▶ [Task statement] Output every record exactly and leave each picture out.

▶ [Material provided]
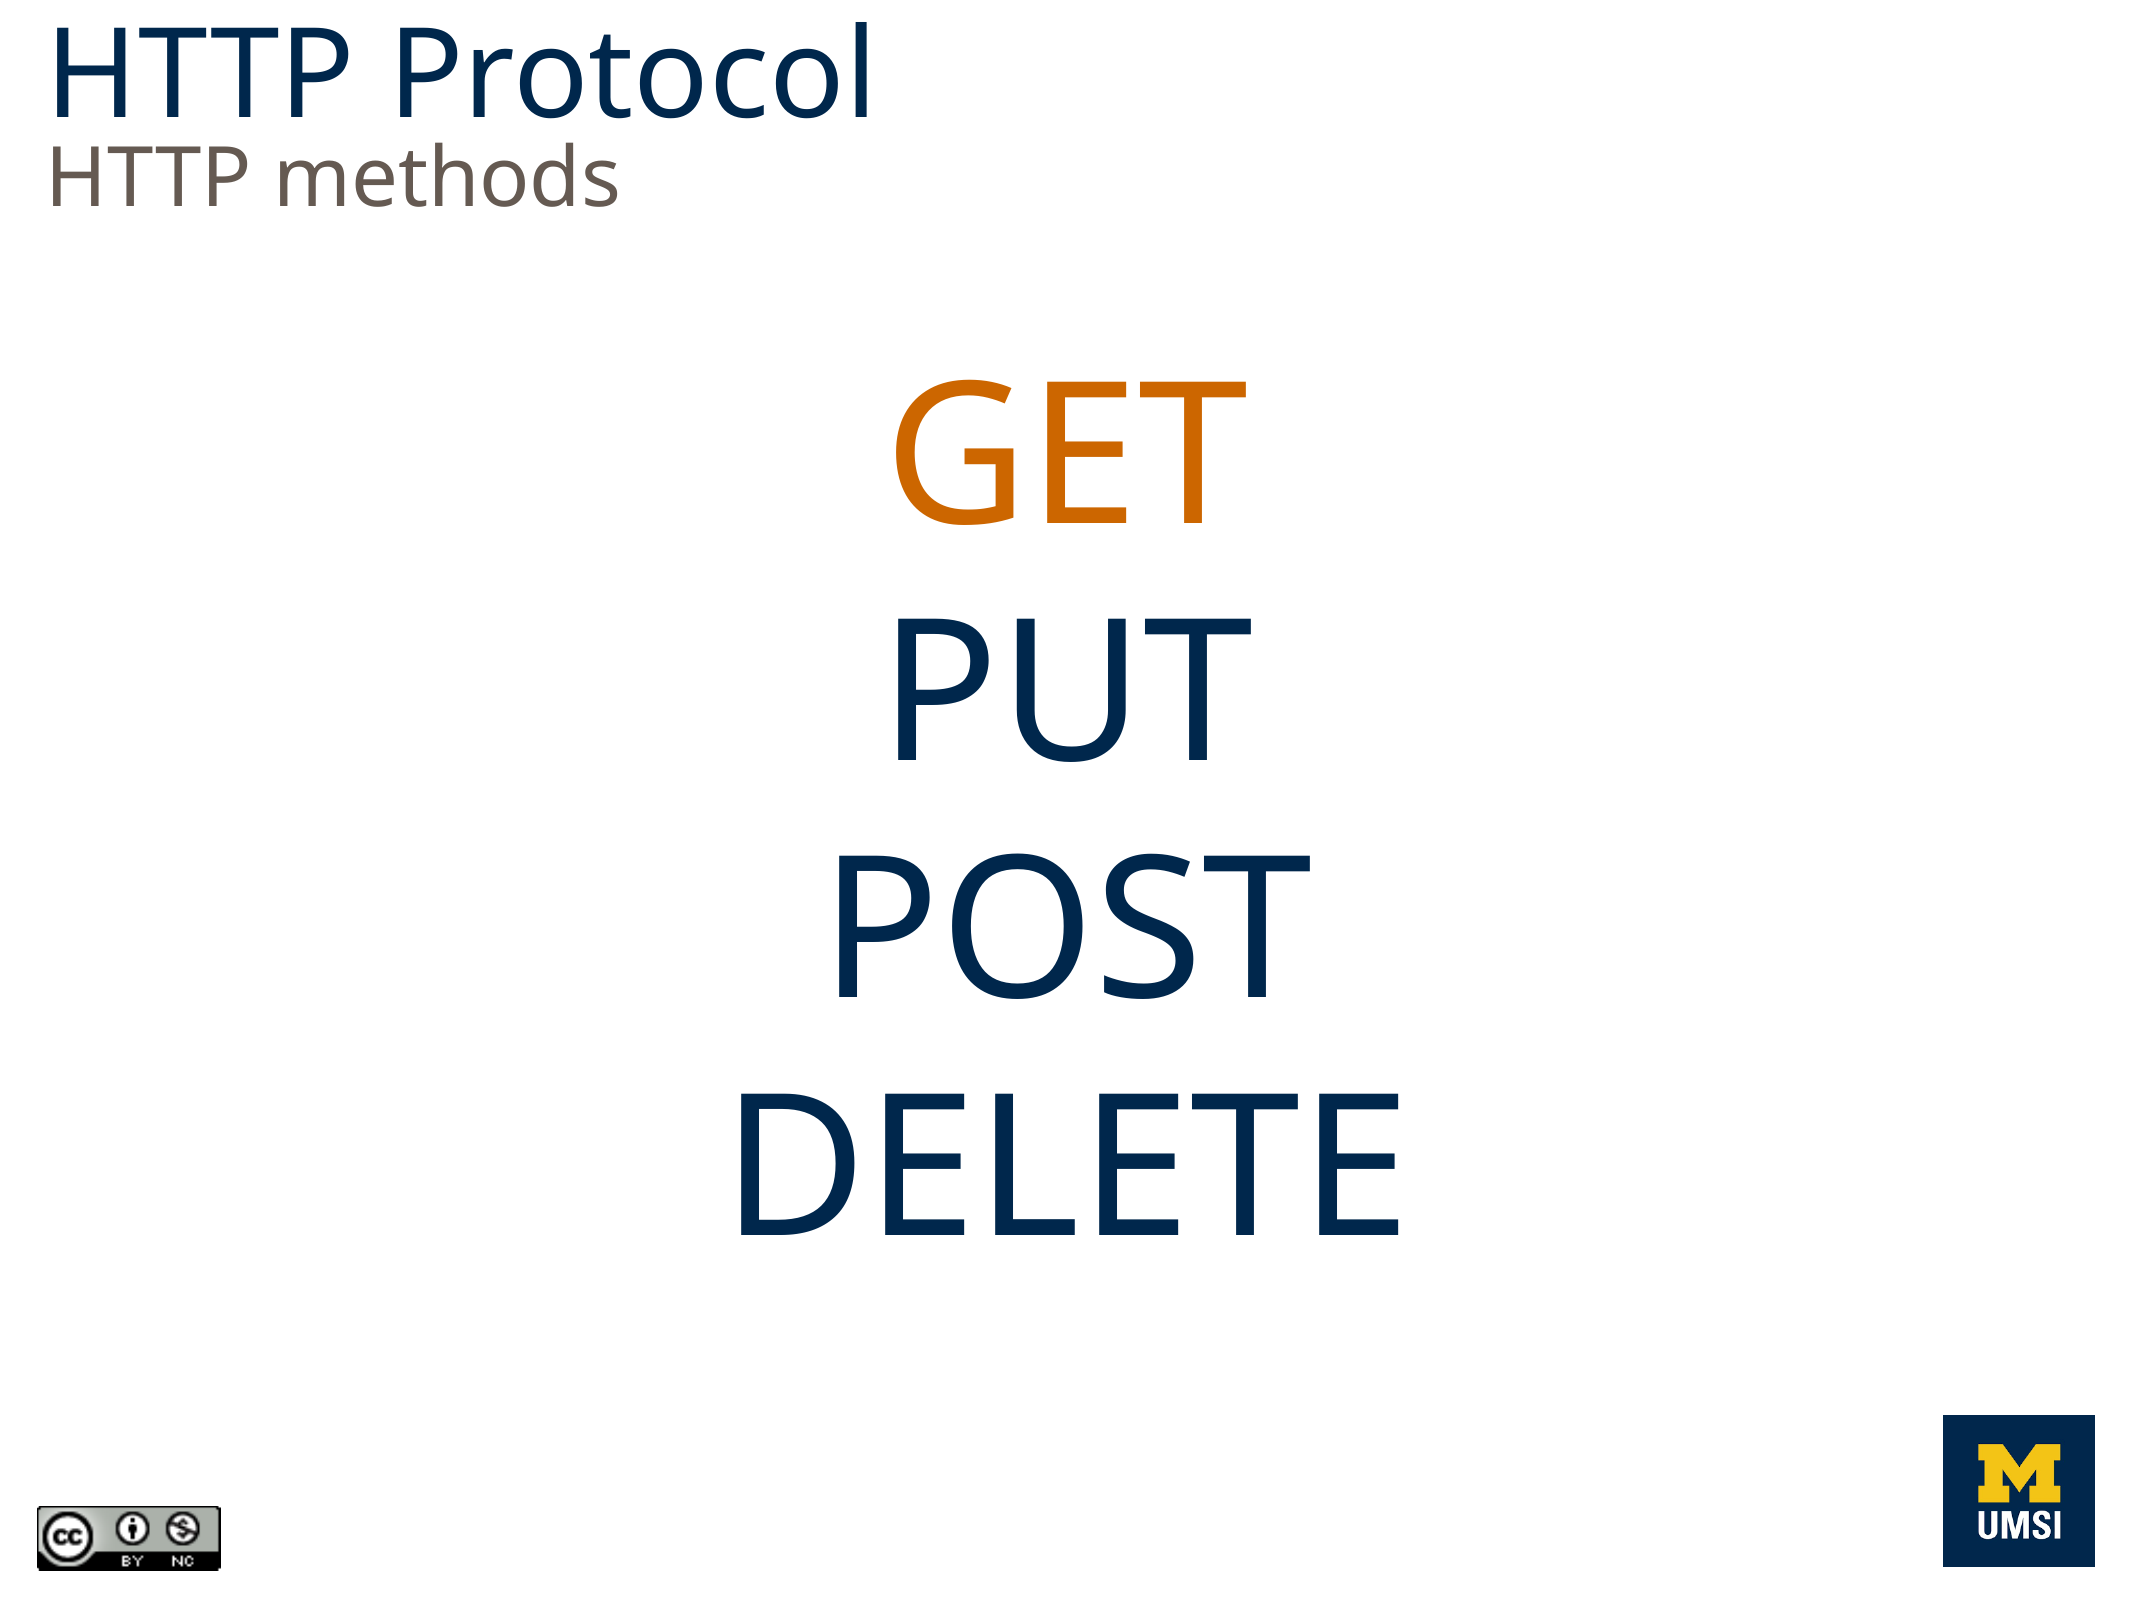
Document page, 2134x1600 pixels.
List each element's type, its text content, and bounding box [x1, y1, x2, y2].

list HTTP Protocol [36, 0, 2097, 112]
list HTTP methods [36, 112, 2097, 232]
picture [37, 1506, 221, 1571]
text_box GET PUT POST DELETE [708, 312, 1425, 1288]
picture [1943, 1415, 2095, 1567]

▶ [Written response]
Document page, 2134x1600 pixels.
List each element's type, its text content, and bounding box [x1, y1, x2, y2].

list HTTP Protocol [36, 0, 2097, 112]
list HTTP methods [36, 112, 2097, 232]
picture [37, 1506, 221, 1571]
text_box GET PUT POST DELETE [708, 312, 1425, 1288]
picture [1943, 1415, 2095, 1567]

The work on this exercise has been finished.